(Data records)
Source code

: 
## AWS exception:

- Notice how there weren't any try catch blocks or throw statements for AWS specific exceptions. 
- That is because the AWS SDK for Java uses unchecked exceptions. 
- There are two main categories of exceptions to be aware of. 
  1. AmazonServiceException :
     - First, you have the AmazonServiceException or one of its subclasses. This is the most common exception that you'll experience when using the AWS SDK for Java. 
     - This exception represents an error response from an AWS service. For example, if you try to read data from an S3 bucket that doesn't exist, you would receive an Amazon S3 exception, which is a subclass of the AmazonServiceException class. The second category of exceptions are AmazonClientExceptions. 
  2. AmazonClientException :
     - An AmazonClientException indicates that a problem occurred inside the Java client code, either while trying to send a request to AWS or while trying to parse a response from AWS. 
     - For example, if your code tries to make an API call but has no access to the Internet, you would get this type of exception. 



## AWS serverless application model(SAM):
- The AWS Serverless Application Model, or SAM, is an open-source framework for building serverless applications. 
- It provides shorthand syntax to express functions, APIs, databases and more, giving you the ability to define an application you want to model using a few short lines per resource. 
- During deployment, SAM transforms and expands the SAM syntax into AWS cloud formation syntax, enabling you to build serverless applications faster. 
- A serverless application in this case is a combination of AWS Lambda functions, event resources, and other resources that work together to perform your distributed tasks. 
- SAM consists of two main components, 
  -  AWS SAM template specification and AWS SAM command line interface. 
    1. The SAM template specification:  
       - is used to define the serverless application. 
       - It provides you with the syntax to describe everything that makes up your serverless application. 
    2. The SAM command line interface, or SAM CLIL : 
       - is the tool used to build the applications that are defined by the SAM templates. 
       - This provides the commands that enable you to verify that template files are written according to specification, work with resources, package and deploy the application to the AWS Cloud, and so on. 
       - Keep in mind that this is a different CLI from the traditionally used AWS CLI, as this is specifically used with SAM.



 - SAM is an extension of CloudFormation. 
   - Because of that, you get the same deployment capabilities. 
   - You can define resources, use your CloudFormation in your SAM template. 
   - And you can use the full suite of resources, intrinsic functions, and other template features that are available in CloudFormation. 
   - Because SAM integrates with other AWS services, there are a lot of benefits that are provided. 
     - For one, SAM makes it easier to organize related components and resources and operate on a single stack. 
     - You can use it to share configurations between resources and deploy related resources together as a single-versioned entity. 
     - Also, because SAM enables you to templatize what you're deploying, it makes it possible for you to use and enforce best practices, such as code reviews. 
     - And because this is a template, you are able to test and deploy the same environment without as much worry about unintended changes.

=== Exercise prompt ===
Would you output, from the records above, exactly the run of lines that starts at the line containing "- Because SAM" and ends at the line containing "- Also, because", and only that run?

=== Completed exercise ===
   - Because SAM integrates with other AWS services, there are a lot of benefits that are provided. 
     - For one, SAM makes it easier to organize related components and resources and operate on a single stack. 
     - You can use it to share configurations between resources and deploy related resources together as a single-versioned entity. 
     - Also, because SAM enables you to templatize what you're deploying, it makes it possible for you to use and enforce best practices, such as code reviews. 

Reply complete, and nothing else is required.